In the listing below, find each line that holds the string "каждую" and copy it.
▶
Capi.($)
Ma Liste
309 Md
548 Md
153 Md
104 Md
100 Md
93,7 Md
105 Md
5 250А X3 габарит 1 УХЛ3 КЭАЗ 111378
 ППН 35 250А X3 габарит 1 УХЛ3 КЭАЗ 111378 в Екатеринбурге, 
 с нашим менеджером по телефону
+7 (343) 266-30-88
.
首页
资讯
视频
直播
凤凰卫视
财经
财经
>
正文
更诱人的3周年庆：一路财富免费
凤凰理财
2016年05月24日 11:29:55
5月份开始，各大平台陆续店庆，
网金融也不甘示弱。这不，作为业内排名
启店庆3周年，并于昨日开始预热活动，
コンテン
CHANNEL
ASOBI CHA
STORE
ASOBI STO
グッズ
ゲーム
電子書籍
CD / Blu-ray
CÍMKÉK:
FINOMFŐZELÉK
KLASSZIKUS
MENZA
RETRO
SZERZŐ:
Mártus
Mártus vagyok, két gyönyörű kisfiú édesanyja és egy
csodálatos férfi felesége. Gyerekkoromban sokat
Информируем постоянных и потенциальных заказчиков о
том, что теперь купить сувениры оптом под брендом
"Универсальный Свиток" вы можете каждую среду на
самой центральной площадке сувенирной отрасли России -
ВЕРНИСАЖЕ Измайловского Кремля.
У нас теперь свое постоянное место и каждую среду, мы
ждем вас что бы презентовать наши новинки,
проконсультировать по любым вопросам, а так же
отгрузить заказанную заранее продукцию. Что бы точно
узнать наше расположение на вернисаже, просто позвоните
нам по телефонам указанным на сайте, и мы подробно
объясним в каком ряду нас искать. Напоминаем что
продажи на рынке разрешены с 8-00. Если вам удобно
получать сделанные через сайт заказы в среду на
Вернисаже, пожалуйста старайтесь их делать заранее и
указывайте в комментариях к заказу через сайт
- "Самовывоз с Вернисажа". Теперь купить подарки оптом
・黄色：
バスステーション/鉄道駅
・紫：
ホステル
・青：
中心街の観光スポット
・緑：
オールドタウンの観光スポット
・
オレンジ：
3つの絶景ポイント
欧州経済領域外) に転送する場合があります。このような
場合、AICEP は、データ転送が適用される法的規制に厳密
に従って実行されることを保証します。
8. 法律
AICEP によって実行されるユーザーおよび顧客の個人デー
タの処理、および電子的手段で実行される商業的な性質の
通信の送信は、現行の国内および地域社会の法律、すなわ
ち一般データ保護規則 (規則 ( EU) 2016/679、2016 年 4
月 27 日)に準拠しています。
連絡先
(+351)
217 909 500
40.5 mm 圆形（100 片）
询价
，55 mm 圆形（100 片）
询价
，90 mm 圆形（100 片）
◀
Answer for this exercise
"Универсальный Свиток" вы можете каждую среду на
У нас теперь свое постоянное место и каждую среду, мы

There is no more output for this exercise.